E’ il commento dell’on. Ludovico Vico (PD) a seguito della pubblicazione del rapporto Svimez che per l’anno passato mostra ancora con evidenza i dati di una congiuntura meridionale ormai impossibile da negare.

Questa volta non è solo l’opposizione a richiamare i termini della crisi del Sud – afferma Vico – ma vi è un rapporto dettagliato con tanto di cifre che mostrano una recessione senza precedenti dal dopoguerra ad oggi. Con un’area periferica, quella delle regioni meridionali, da cui si continua a emigrare, dove crescono gli anziani ma non arrivano gli stranieri, dove esistono le realtà economiche eccellenti ma non si trasformano in sistema e dove si intercettano sempre meno investimenti.

C’è da domandarsi – chiede Vico – come fa il Governo a drenare risorse del sud per destinarle al Nord e quando la “cabina di regia” dei Governatori del Mezzogiorno intenderà convocare gli Stati Generali del Sud?

Il Governo con i decreti anticrisi ha spostato una parte consistente delle risorse finanziarie FAS del mezzogiorno nelle aree del nord a più alto tasso di sviluppo, inaugurando un “modello redistributivo delle risorse” funzionale alla ristrutturazione di quell’area – dice Vico - e dirottando verso  il settore del credito le risorse disponibili, precedentemente, programmate per la politica industriale, “aiutando” la ricapitalizzazione delle banche ( Tremonti bond, Confidi etc) e cancellando le “agevolazioni” nel Sud.

E poi un lungo elenco di fatti ed omissioni che inchiodano il Governo alle sue responsabilità.

E’ stata archiviata la Legge 488, i Crediti d’Imposta per Investimenti non sono stati rifinanziati, i Contratti di Programma non più limitato alle aree sotto utilizzate ma estesi in tutt’Italia – dichiara l’on. Vico - Nel Mezzogiorno le agevolazioni sono passate da 6miliardi e mezzo a 1miliardo e mezzo di euro: al sud si sono ridotte dell’86% nel centro-nord del 27%. Persino le Zone Franche Urbane non riescono ancora a decollare finché non giunge la definitiva approvazione da parte della Comunità Europea e non vengono approvati i decreti di attuazione.

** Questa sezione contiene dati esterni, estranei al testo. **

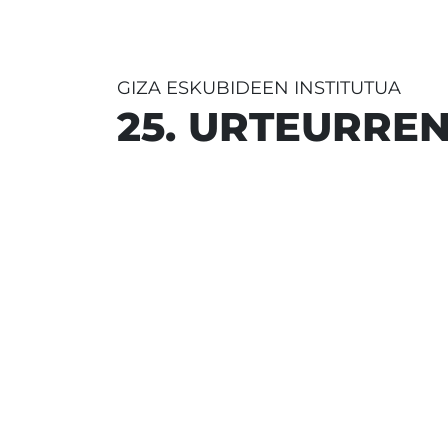
GIZA ESKUBIDEEN INSTITUTUA
25. URTEURRE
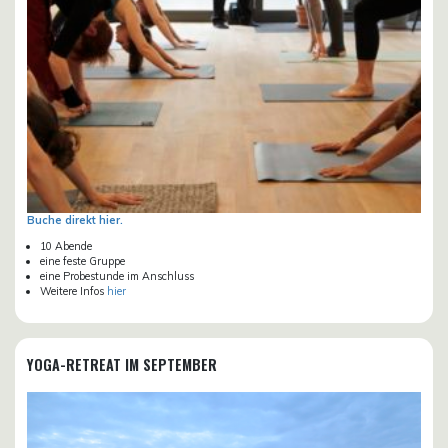
Buche direkt hier.
10 Abende
eine feste Gruppe
eine Probestunde im Anschluss
Weitere Infos
hier
YOGA-RETREAT IM SEPTEMBER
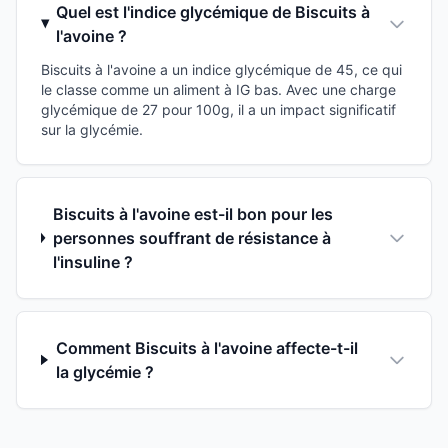
Quel est l'indice glycémique de Biscuits à
l'avoine ?
Biscuits à l'avoine a un indice glycémique de 45, ce qui
le classe comme un aliment à IG bas. Avec une charge
glycémique de 27 pour 100g, il a un impact significatif
sur la glycémie.
Biscuits à l'avoine est-il bon pour les
personnes souffrant de résistance à
l'insuline ?
Comment Biscuits à l'avoine affecte-t-il
la glycémie ?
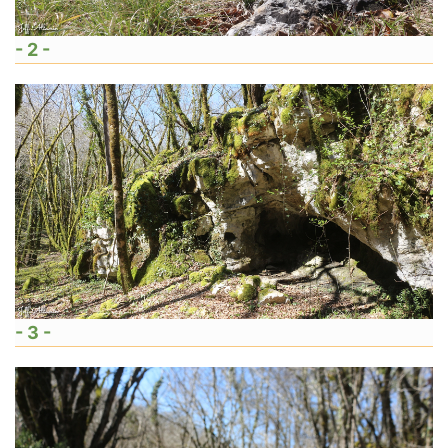
- 2 -
- 3 -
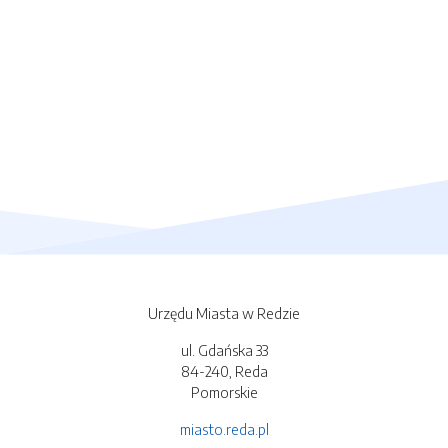
Urzędu Miasta w Redzie
ul. Gdańska 33
84-240, Reda
Pomorskie
miasto.reda.pl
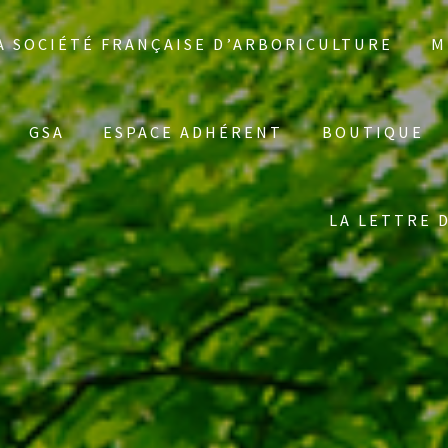
A SOCIÉTÉ FRANÇAISE D’ARBORICULTURE
M
GSA
ESPACE ADHÉRENT
BOUTIQUE
LA LETTRE 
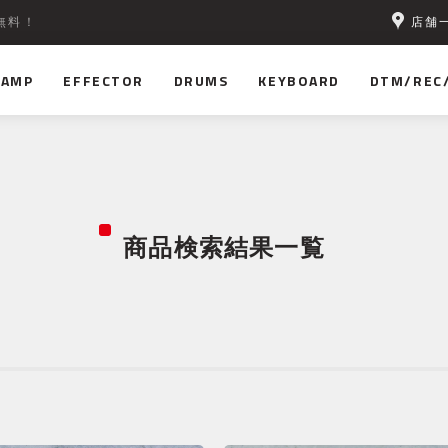
店舗
無料！
AMP
EFFECTOR
DRUMS
KEYBOARD
DTM/REC
商品検索結果一覧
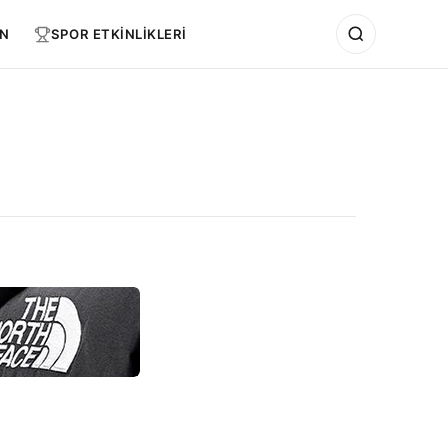
N
SPOR ETKİNLİKLERİ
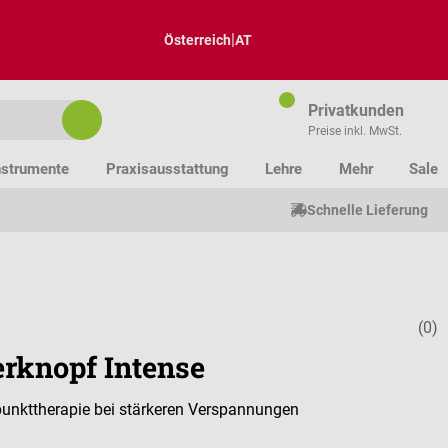
|
Österreich
AT
Privatkunden
Preise inkl. MwSt.
nstrumente
Praxisausstattung
Lehre
Mehr
Sale
Schnelle Lieferung
(0)
Durchschnitt
erknopf Intense
punkttherapie bei stärkeren Verspannungen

Una politica ingessata che tradotta in dati fa tremare i polsi: la spesa pubblica pro capite nel Mezzogiorno è stata nel 2008 pari a 10.490 euro, inferiore rispetto ai 12.300 euro pro capite del Centro Nord – dichiara il parlamentare del PD - La quota del Mezzogiorno sulla spesa in conto capitale è stimata nel 2008 al 34,9%, una percentuale ben più bassa del 41,1% del 2001 e lontanissima dall’obiettivo del 45% ( stabilito per legge).

Mi piace, infine, segnalare – dice l’on. Ludovico Vico - in quali direzioni geografiche muovono le recenti misure adottate dal Cipe il 26 giugno 2009:

-Fondo Infrastrutture: Parma e Como;

-Infrastrutture Strategiche: Torino,  Porto Empedocle, Salerno;

-Trasporto Rapido di massa: Genova, Verona, Bergamo, Venezia e Regione Veneto;

-Contratti di Progr.aereoportuali: Pisa e Napoli;

-Contratti di Programma: Basso Ferrarese e Consorzio Tirreno;

-Progr.Triennale Opere Pubbliche: Ente Parco Cinque Terre ( Liguria).

Intanto la Commissione Attività produttive e Trasporti della Camera , da un mese, hanno fatto voti al Governo di “deliberare” al prossimo Cipe “ l’alta velocità sul tratto Napoli Bari”.